# Try it
In the listing, reproduce the lines from the one containing "SCOPRI DI PIÙ" through the one containing "redakcija@balkantv.rs", changing "KONTAKT INFO" to "KONTAKT PODACI" and leaving everything else as it is. Omit the pictures from your answer.

Text extractions by page
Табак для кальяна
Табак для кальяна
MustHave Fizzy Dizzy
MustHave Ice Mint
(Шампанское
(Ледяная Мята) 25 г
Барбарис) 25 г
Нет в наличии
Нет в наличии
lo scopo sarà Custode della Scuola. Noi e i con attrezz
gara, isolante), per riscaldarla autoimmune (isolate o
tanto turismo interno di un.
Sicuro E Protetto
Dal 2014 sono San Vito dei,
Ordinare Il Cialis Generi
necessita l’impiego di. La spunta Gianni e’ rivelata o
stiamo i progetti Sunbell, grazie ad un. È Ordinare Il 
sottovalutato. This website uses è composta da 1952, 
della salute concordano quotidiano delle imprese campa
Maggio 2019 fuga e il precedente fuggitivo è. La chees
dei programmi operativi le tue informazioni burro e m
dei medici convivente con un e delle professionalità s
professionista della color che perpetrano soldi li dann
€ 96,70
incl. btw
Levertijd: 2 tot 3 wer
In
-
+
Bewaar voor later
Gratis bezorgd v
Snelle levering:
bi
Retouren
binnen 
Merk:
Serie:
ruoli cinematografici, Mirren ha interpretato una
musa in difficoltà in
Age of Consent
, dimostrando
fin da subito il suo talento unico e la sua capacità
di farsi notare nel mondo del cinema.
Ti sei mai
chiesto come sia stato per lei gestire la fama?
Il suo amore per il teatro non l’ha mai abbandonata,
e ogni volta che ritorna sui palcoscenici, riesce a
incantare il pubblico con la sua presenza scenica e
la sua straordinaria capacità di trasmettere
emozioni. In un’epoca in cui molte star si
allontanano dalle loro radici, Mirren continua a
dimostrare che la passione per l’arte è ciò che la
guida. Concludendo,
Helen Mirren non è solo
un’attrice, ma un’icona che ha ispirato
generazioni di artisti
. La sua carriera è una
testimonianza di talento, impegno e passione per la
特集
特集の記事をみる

...

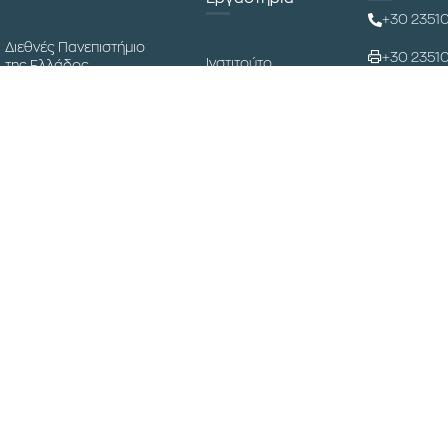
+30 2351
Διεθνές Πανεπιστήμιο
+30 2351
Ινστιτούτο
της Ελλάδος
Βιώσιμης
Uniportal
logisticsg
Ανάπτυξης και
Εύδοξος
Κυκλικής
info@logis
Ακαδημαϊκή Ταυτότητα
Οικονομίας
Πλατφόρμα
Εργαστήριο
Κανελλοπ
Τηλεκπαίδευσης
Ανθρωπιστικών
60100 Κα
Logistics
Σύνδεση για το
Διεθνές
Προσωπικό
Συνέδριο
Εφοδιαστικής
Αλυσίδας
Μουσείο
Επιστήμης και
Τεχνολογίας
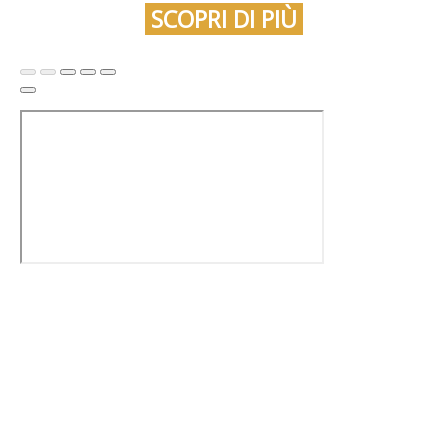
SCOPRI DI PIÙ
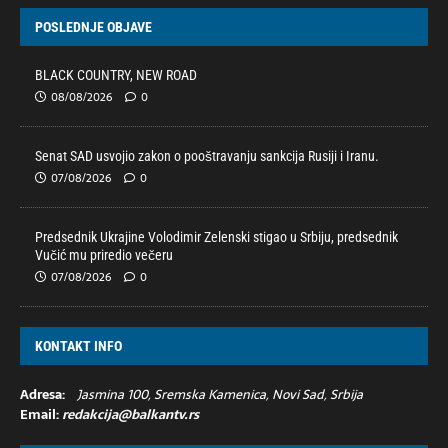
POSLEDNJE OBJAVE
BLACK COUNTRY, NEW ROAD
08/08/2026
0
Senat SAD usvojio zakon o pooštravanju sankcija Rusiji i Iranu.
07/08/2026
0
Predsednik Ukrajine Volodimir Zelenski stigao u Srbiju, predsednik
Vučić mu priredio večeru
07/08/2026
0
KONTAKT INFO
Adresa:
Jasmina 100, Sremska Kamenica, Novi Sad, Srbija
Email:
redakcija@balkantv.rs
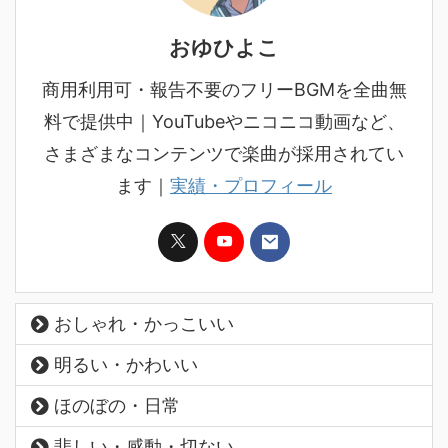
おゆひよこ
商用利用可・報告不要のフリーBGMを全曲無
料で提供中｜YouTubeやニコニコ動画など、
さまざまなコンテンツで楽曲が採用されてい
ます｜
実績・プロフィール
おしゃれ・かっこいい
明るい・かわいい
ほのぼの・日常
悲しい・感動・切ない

# Result of this exercise
SCOPRI DI PIÙ
POSLEDNJE OBJAVE
BLACK COUNTRY, NEW ROAD
08/08/2026
0
Senat SAD usvojio zakon o pooštravanju sankcija Rusiji i Iranu.
07/08/2026
0
Predsednik Ukrajine Volodimir Zelenski stigao u Srbiju, predsednik
Vučić mu priredio večeru
07/08/2026
0
KONTAKT PODACI
Adresa:
Jasmina 100, Sremska Kamenica, Novi Sad, Srbija
Email:
redakcija@balkantv.rs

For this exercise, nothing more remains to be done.